SUPPLIED DATA start

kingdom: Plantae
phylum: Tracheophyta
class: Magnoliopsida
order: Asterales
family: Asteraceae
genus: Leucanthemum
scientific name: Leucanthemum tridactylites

SUPPLIED DATA end
SUPPLIED DATA start

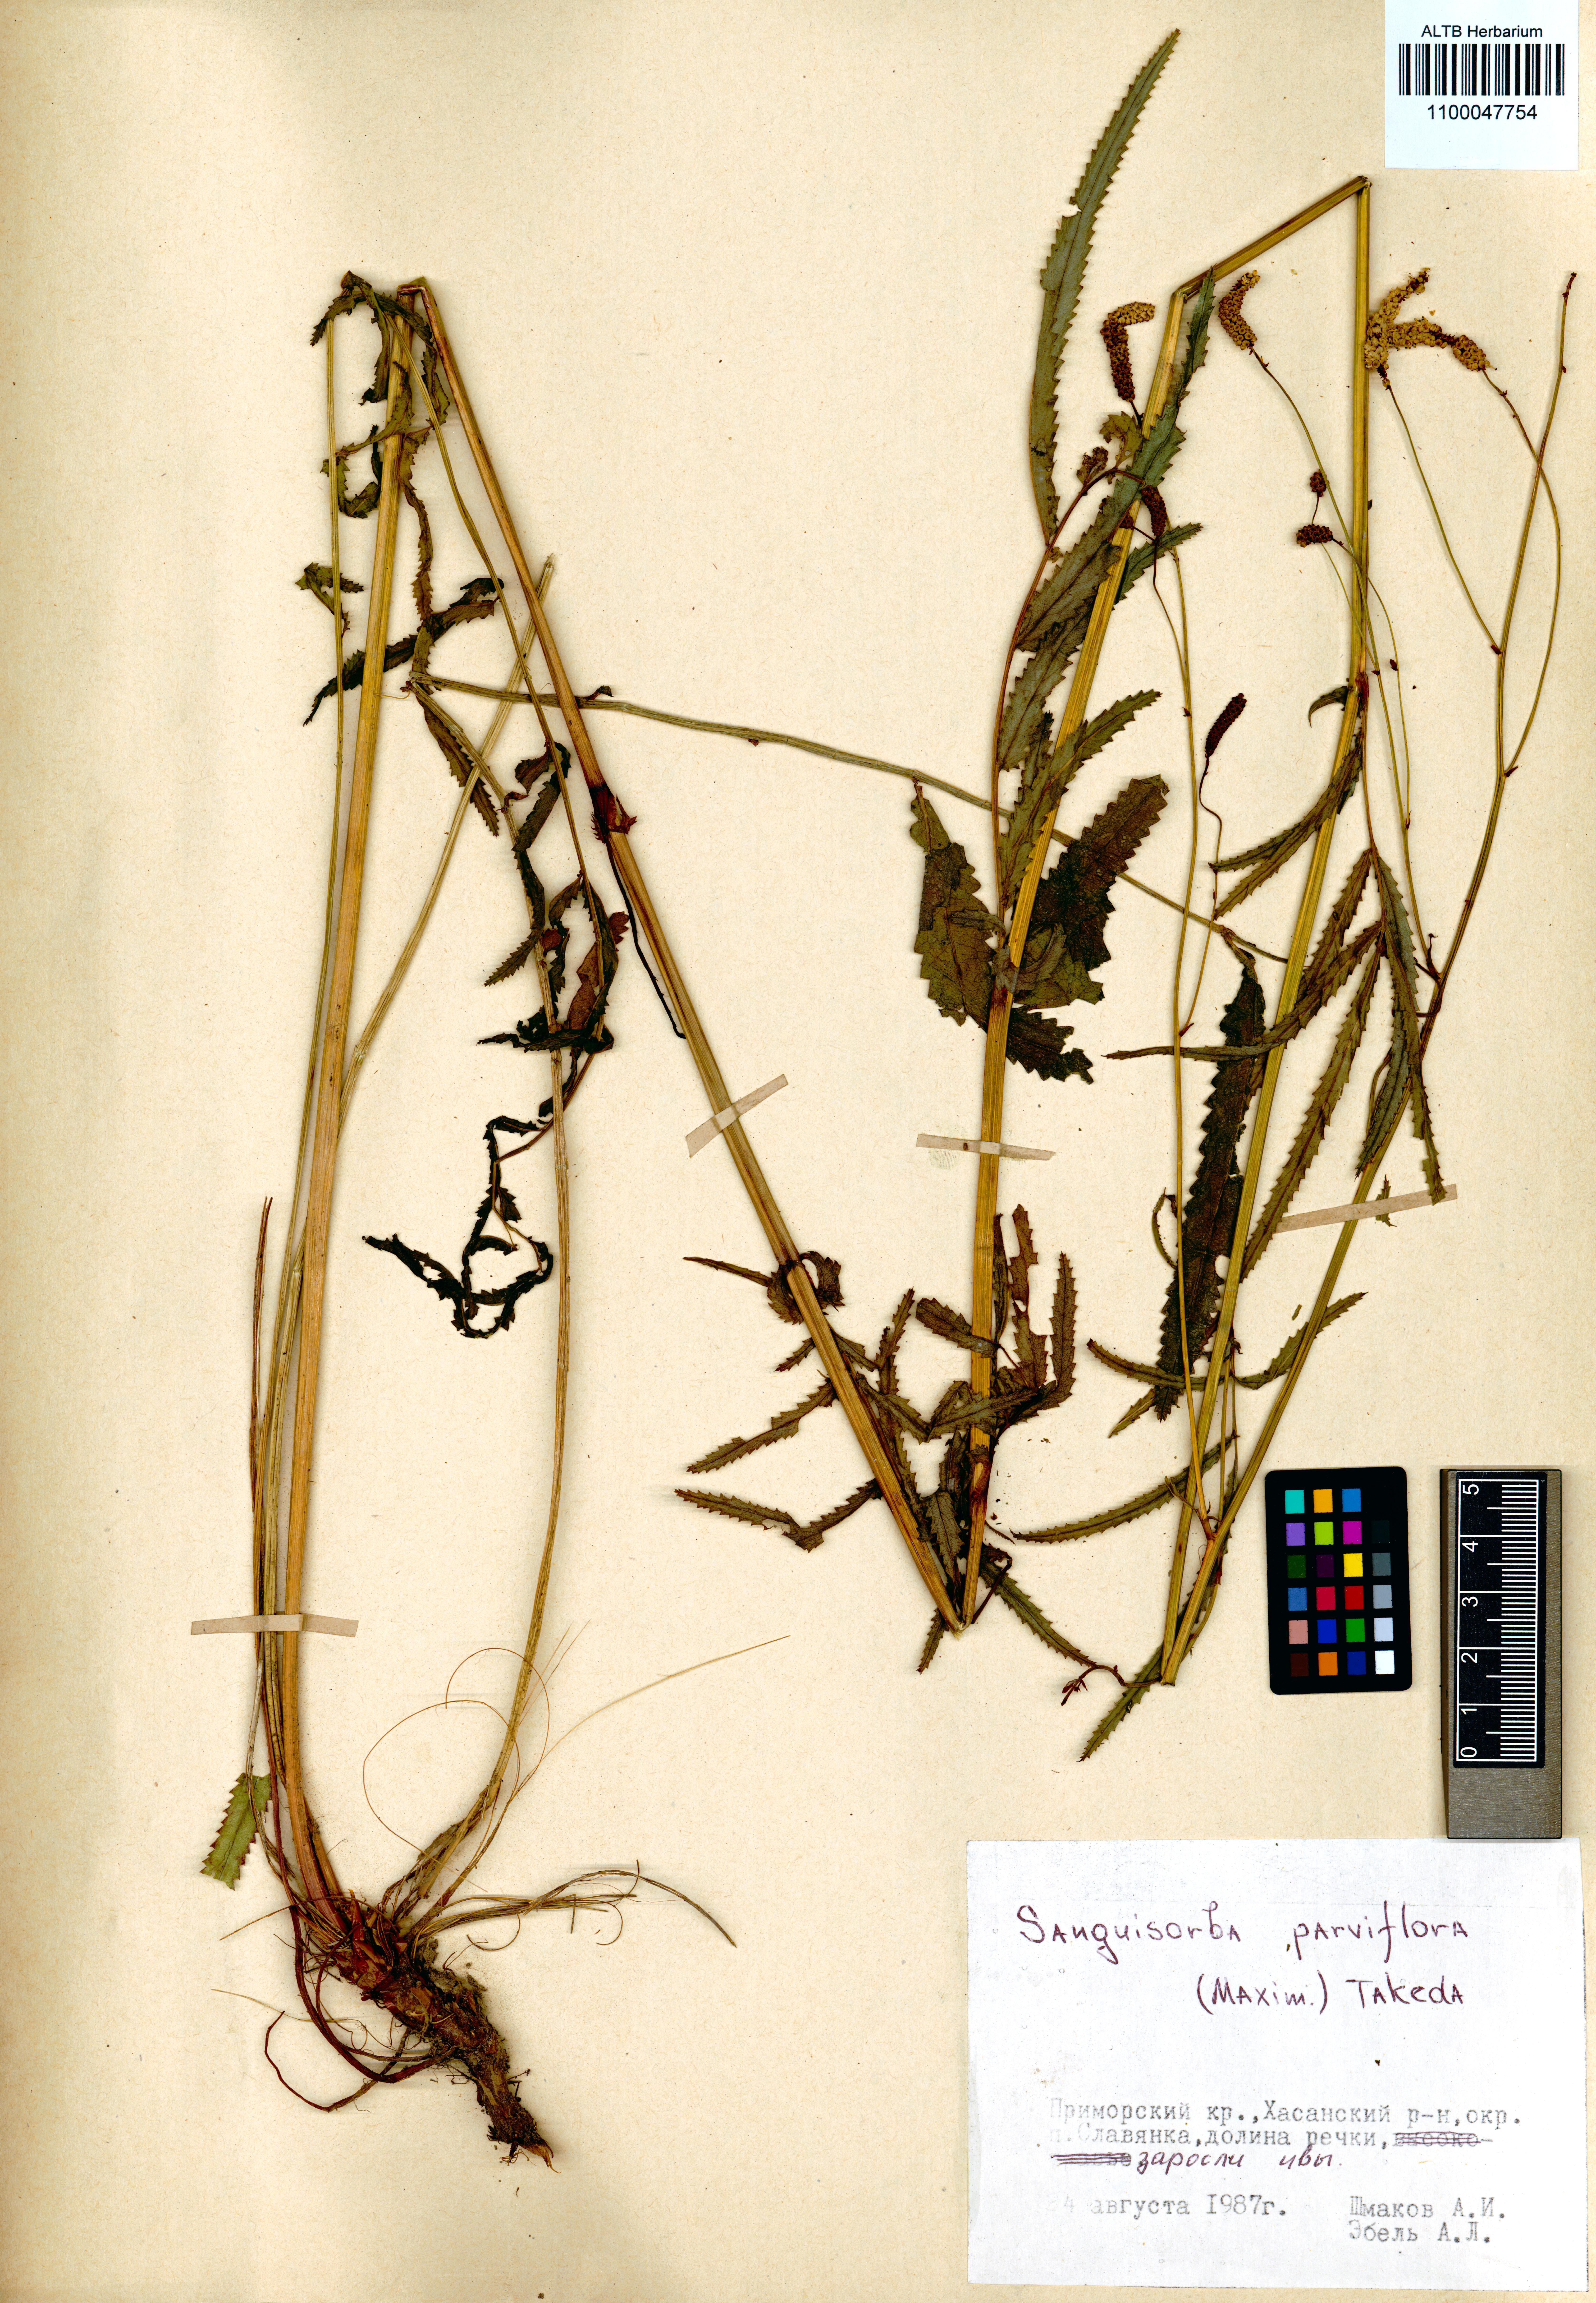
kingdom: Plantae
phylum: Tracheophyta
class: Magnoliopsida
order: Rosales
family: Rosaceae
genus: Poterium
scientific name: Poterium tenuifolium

SUPPLIED DATA end
SUPPLIED DATA start

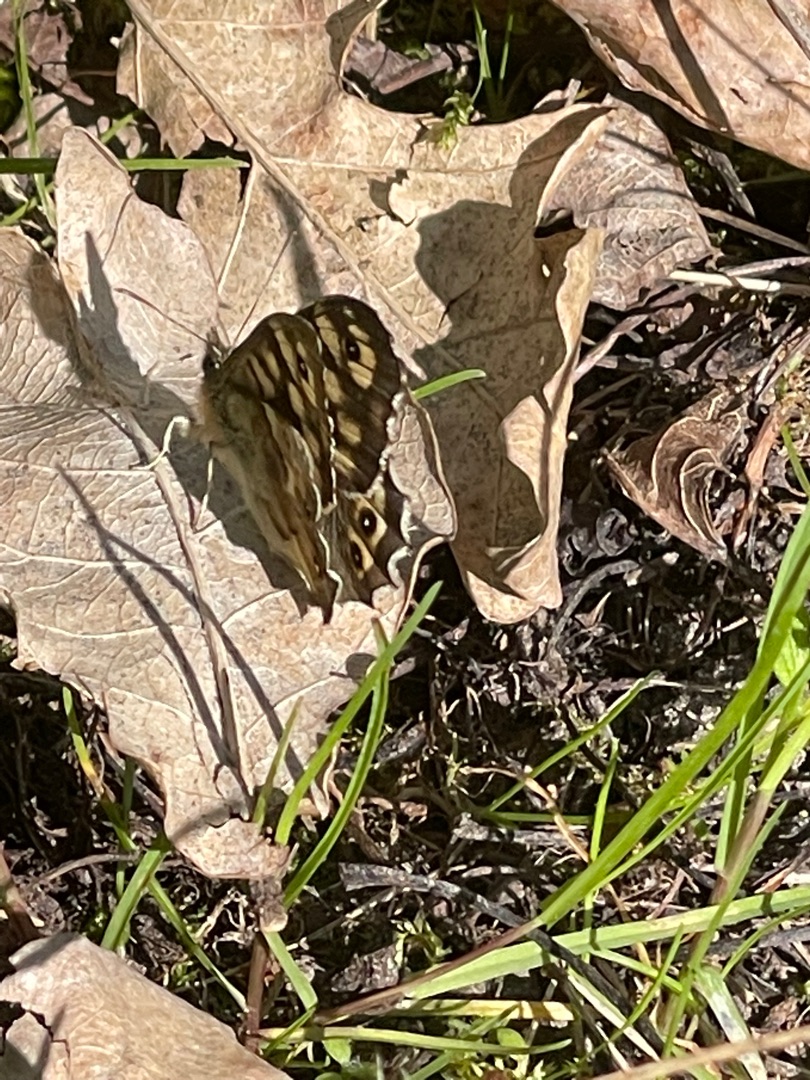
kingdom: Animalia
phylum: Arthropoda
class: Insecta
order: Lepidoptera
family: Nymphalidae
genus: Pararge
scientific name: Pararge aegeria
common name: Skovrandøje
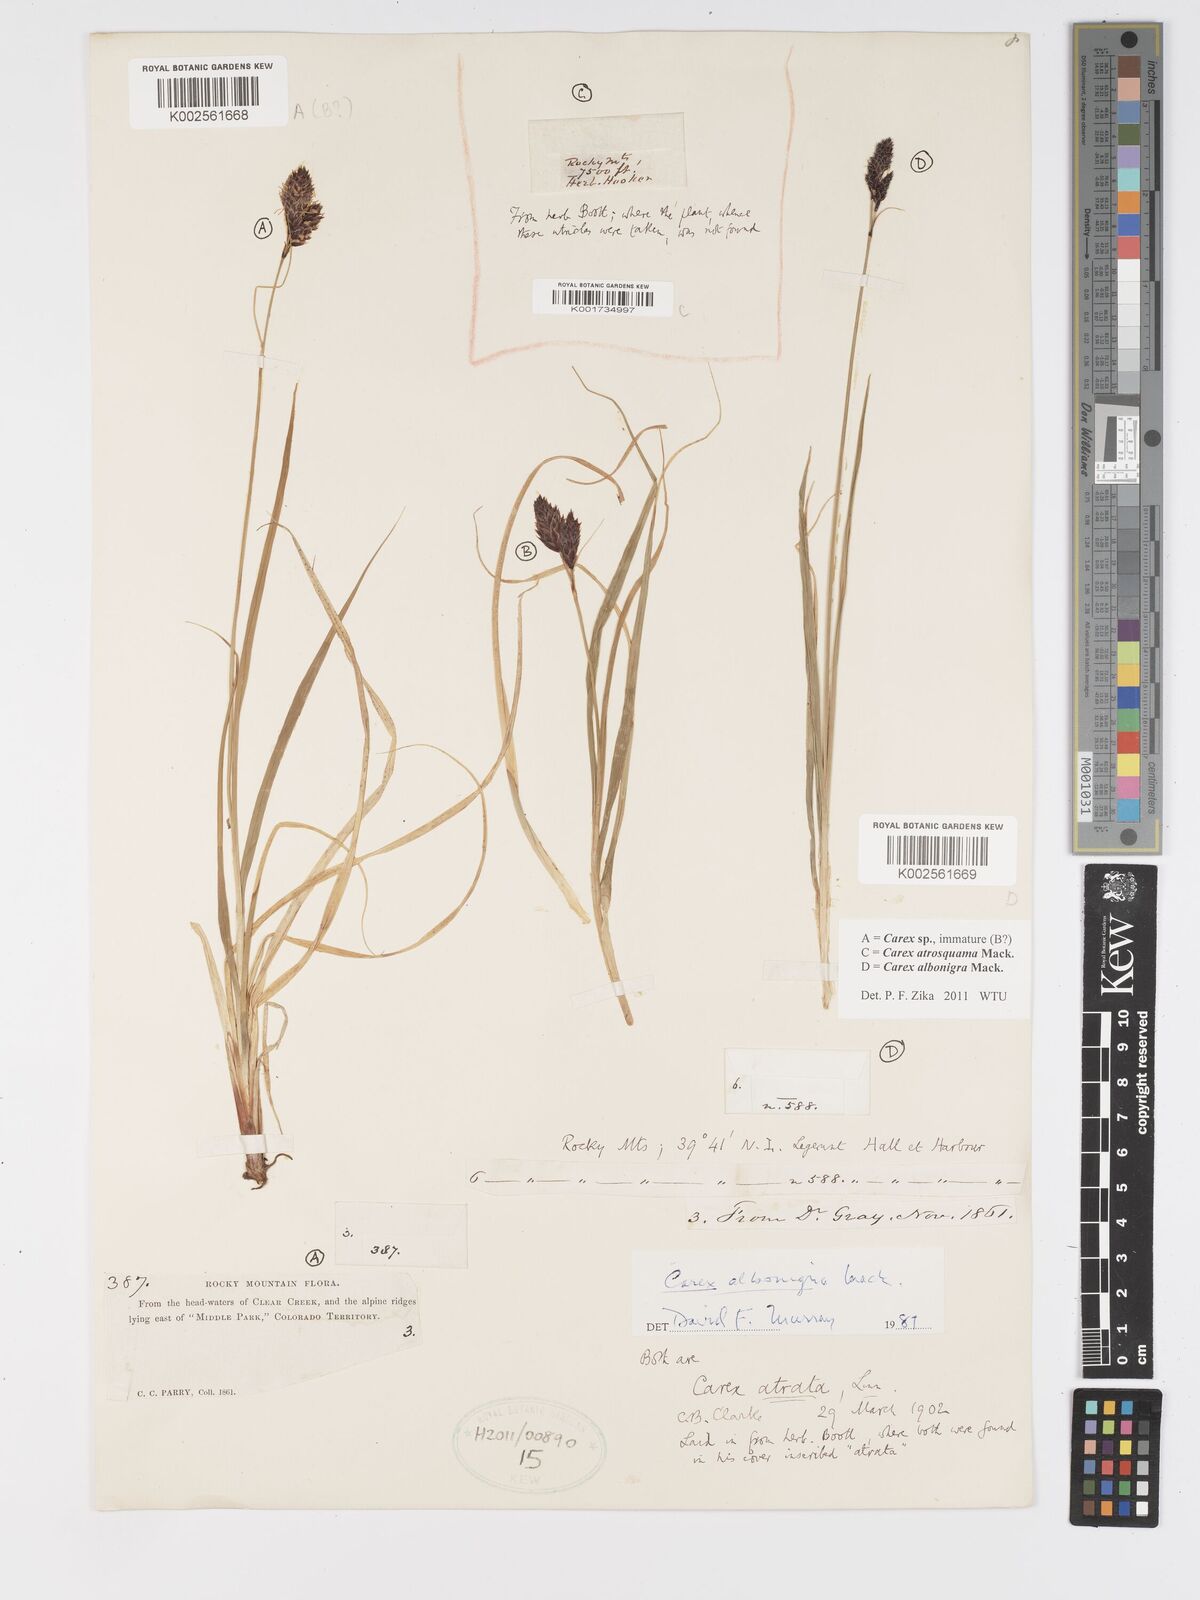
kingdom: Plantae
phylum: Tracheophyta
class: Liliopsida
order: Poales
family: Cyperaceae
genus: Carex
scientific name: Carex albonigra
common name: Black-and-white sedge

SUPPLIED DATA end

PROMPT –
Could you write out the lines of these entries word for word, from the line containing "order: Lepidoptera" through the line containing "common name: Black-and-white sedge", leaving out the pictures?

OUTPUT BELOW –
order: Lepidoptera
family: Nymphalidae
genus: Pararge
scientific name: Pararge aegeria
common name: Skovrandøje
kingdom: Plantae
phylum: Tracheophyta
class: Liliopsida
order: Poales
family: Cyperaceae
genus: Carex
scientific name: Carex albonigra
common name: Black-and-white sedge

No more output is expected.